L’importanza dell’innovazione
Senza innovazione non si cresce. E la popolazione italiana (ed europea) lo sa bene, per questo anche la Maker Faire Rome 2023 ha avuto tanta adesione da parte del pubblico, composto anche da famiglie. L’indagine Ipsos “Innovation Impact” (Effetti, impatto e futuro dell’innovazione tecnologica) condotta su un campione di 4.000 soggetti intervistati in Italia, Germania, Francia, Usa (tra agosto e settembre 2023) e con un campionamento anche su Roma, dimostra che gli italiani in particolare si sentono più competenti con le nuove tecnologie rispetto a francesi, tedeschi e americani. L’innovazione tecnologica ha mutato radicalmente il loro modo di informarsi, di viaggiare, di fare la spesa, ma ha anche aumentato le differenze sociali tra Paesi ricchi e poveri, tra anziani e giovani, tra manager e lavoratori. Tra gli aspetti della vita quotidiana che la tecnologia ha migliorato o peggiorato, per tutti i cittadini dei vari Paesi, il saldo è molto positivo sull’informarsi, sul sapere e la conoscenza, sul fare shopping e sulla gestione dei propri trasporti e della mobilità (quest’ultimo dato non coinvolge però i romani). Per i tedeschi ha migliorato anche il fare affari, mentre per i francesi e americani anche il divertirsi.

Italiani e innovazione tecnologica
Tra le sensazioni suscitate dalla tecnologia ci sono emozioni contrastanti. Per gli italiani dipendenza (39%) e fiducia (37%) vanno di pari passo. La tecnologia nel nostro Paese suscita generalmente sentimenti positivi, come serenità (29%), attesa (24%) e facilità (22%), mentre ad esempio tra i francesi predominano dipendenza (43%) e incertezza (25%). Tra i romani dominano dipendenza (36%) e fiducia (30%). Per tutti i cittadini intervistati però il bilancio è negativo sulla riservatezza dei dati. E romani e francesi segnalano anche un peggioramento delle relazioni con i figli.

Imprese e innovazione tecnologica
Il Maker Faire Rome 2023 è stato una vetrina per chi ha idee innovative da proporre soprattutto alle aziende. E la ricerca Ipsos mostra che per l’88% degli italiani l’innovazione ha aiutato decisamente l’attività imprenditoriale e produttiva, agevolando la crescita non solo delle grandi ma anche delle piccole aziende (29%). Per quanto concerne la digitalizzazione ad esempio i settori che hanno saputo avvantaggiarsene maggiormente sono quello finanziario e, ovviamente, quello informatico. Seguiti da quelli assicurativo, turistico e alberghiero. Senza dimenticare ovviamente l’e-commerce, che in Italia è ancora agli albori ma che negli Usa sta andando alla grande. Le innovazioni tecnologiche percepite come più costruttive, infine, sono IoT, robotica collaborativa, Big Data & Analytics, manifattura additiva. L’Intelligenza artificiale in Italia è vista come una tecnologia in grado di migliorare la vita quotidiana, mentre questa percezione è più attenuata negli altri Paesi oggetto della rilevazione.

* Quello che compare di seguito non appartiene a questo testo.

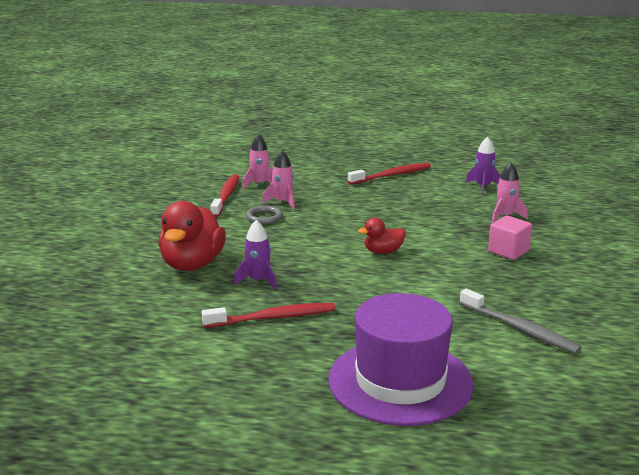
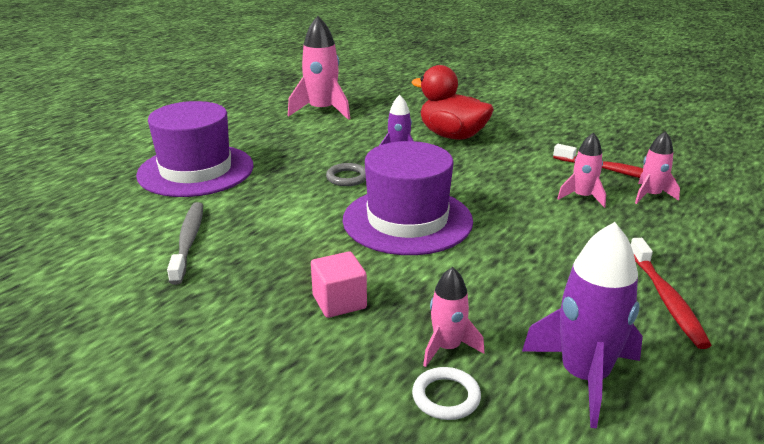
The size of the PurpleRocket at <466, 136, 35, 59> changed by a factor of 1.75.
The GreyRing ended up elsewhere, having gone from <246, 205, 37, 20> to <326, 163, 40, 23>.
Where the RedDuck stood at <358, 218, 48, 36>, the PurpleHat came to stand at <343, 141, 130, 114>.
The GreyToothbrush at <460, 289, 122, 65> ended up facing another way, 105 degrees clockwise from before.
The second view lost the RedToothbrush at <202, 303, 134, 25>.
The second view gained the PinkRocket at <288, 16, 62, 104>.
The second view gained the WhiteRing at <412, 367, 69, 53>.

Tra i padiglioni del Maker Faire Rome 2023
7 padiglioni a tema dislocati su una superficie di 100.000 metri quadrati che hanno mostrato le ultime novità della scienza e della tecnologia, i prototipi e le proposte provenienti anche da singoli cittadini con delle idee innovative. Start-up, imprese innovative, persone con idee da brevettare: questo ma anche i progetti innovativi di enti di ricerca come l’ENEA e il CREA ma anche i Carabinieri della biodiversità o la Guardia di finanza, le Università romane (dalla Sapienza a Roma3). D’altro canto i pubblici della Maker Faire Rome 2023 erano molti e di espositori ce ne sono stati per tutti i gusti (qui l’elenco: https://makerfairerome.eu/en/exhibitors/?edition=2023). Abbiamo notato fra i maker una grande predisposizione all’innovazione targata stampa 3D e Intelligenza Artificiale nonché abiti con nuovi tessuti provenienti da materiali di riciclo, robotica (tanta) soprattutto in ambito sanitario e digitalizzazione applicata al settore delle costruzioni. Con ecologia e ambiente sempre in prima fila in tutti i settori. Un mondo che cambia. In meglio.